Structure and function study of Ca2+ channel Orai1 in esophageal cancer
Orai1, a plasma membrane store operated Ca2+ entry (SOCE) channel may act as an oncogene that contributes to the progression of esophageal cancer through regulation of intracellular Ca2+ oscillations. In tumors removed from patients with esophageal squamous cell carcinoma (ESCC), we found elevated expression of Orai1 and the high expression level appeared to associate with poor survival rate in patients with this disease. We also showed that inhibition of Orai1 could prevent tumor growth in xenograft ESCC mouse model. Currently, we are studying the molecular mechanisms underlying the hyperactivity of Ca2+ oscillations resulting from elevated Orai1-SOCE.
The long-term goal is to reveal the disease specific regulatory components of Orai1-Ca2+ signaling pathways. Another goal is to evaluate whether SOCE machinery genes can serve as novel biomarker for early detection and prognosis in Barrett’s esophageal, esophageal adenocarcinoma and squamous cell carcinoma. The study will provide proof-of-principle data on targeting this pathway as a potential treatment for esophageal cancers.

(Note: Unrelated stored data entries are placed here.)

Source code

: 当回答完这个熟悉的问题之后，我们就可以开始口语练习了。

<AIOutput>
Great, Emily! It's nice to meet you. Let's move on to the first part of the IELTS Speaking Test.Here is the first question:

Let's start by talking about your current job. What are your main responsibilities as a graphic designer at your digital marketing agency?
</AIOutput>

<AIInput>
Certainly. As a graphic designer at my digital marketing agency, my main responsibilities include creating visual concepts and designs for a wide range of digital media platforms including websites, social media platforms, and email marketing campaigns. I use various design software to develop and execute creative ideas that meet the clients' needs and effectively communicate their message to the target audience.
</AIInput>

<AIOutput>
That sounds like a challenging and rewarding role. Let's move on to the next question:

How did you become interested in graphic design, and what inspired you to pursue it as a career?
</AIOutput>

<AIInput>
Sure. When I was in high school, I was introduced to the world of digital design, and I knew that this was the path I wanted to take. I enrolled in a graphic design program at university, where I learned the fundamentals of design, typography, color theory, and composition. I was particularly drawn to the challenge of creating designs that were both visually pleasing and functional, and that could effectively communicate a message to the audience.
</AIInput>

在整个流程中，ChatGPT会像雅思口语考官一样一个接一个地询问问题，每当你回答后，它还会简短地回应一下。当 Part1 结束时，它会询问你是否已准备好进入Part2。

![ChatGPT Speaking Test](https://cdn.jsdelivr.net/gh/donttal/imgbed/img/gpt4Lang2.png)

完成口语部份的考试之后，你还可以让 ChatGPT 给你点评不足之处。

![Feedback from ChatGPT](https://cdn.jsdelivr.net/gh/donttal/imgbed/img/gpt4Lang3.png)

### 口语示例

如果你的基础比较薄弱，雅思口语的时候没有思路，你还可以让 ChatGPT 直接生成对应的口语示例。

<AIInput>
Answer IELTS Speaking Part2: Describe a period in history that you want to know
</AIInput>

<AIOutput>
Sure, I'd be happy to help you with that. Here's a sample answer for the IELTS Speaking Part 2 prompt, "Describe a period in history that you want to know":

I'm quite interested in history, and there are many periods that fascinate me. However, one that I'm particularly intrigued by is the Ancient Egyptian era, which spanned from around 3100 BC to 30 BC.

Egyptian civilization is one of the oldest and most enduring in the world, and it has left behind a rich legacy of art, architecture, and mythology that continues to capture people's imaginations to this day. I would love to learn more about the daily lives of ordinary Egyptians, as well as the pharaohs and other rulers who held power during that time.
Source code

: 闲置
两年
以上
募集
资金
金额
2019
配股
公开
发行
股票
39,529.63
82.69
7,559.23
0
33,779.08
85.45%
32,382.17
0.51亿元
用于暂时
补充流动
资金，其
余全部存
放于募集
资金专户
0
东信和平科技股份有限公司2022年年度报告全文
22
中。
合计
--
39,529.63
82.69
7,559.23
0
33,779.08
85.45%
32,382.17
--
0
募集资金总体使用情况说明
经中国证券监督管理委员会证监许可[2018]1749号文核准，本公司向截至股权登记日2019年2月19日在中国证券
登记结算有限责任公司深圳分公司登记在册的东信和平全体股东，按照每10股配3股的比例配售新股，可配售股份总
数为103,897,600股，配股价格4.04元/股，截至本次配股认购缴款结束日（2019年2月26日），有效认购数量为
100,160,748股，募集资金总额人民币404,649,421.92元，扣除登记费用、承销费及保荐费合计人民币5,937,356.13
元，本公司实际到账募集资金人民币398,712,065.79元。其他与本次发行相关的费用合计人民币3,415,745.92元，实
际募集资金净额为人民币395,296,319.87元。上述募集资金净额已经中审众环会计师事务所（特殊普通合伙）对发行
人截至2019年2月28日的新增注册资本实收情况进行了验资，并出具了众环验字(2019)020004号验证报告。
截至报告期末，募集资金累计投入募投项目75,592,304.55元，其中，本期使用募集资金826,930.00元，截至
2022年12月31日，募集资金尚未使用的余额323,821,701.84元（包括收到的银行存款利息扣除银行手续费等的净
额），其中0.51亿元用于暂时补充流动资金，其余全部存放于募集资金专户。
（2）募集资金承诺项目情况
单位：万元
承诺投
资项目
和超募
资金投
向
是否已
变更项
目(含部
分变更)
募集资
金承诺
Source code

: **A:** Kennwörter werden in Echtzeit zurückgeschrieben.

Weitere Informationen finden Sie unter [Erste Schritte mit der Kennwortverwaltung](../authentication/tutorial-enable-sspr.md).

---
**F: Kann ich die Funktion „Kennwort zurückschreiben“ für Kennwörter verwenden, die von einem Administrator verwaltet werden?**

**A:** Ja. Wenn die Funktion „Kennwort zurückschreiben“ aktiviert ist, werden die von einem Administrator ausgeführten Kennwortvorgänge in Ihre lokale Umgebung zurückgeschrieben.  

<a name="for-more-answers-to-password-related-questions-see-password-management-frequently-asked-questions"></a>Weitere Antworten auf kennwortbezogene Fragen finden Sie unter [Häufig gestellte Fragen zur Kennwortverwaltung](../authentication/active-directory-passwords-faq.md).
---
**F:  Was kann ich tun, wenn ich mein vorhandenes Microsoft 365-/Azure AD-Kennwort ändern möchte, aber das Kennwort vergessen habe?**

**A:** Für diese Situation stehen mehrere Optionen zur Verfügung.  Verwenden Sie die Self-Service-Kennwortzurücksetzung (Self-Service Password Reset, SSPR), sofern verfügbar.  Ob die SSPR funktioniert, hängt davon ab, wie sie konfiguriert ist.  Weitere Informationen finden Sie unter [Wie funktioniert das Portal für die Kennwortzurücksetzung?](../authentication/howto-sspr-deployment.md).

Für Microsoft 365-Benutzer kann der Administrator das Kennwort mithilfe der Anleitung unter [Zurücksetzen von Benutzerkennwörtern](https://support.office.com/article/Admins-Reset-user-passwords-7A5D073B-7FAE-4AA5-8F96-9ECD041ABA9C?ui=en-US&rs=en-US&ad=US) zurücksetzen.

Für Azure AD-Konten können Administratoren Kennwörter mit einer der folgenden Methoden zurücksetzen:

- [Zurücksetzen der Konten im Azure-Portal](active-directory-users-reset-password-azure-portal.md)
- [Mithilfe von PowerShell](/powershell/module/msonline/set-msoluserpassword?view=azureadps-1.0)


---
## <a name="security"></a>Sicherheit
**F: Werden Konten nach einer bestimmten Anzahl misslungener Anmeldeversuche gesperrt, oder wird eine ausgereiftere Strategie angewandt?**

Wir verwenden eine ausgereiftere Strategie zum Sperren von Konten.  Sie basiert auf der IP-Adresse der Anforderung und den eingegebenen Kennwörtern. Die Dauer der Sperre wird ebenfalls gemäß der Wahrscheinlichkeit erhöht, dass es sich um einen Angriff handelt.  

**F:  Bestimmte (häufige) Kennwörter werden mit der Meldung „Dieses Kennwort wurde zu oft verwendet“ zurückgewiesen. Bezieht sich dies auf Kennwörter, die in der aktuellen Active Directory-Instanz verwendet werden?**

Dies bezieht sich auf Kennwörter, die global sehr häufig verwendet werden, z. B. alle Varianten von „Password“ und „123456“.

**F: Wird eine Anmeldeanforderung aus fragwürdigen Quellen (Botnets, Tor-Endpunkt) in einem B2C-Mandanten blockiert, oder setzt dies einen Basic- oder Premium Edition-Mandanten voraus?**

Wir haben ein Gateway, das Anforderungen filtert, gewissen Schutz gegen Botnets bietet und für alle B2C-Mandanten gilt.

Dysregulated Ca2+ signaling in diabetic cardiovascular complications
Diabetic cardiovascular complications are complex diseases influenced by numerous genetic and environmental factors. We are interested to study the disrupted Ca2+ homeostasis in type 2 diabetes mellitus (T2DM) patients with atrial fibrillation (AFb) or other cardiovascular complications. Using multidiscipline approach, including differential gene screening, novel dual-targeting CRISPR/cas9 KO technique and structure biochemistry, we aim to reveal the mechanism underlying the arrhythmogenic role of autoantibodies.
The long-term goal is to search for novel biomarkers to assess the environmental risk factors for AFb in T2DM and shed light to possible clinical trials for diabetic patients with high risk of AFb and/or cardiac conductance disorders targeting downstream Ca2+ signaling pathway.
Nanoparticle based imaging and treatment of esophageal cancer
Despite of its extremely aggressive nature and poor survival rate, advanced esophageal cancer remains to be one of the least studied cancers. Nanoparticle based drug delivery can prolong drug half-time, improve solubility of hydrophobic drugs and reduce potential immunogenicity, which can be a promising therapy. Through collaboration with some nanotechnology experts at The Ohio State University and UTA, we are interested to develop nanoplatforms for simultaneous imaging and treatment of esophageal cancer, such as using a biocompatible, fluorescent polypeptide based nanoplatform or copper-cysteamine nanoparticles for a microwave induced photodynamic therapy.
Our goal is to develop these nanoparticles with enhanced tumor targeting and penetration as a safe and effective new cancer therapy.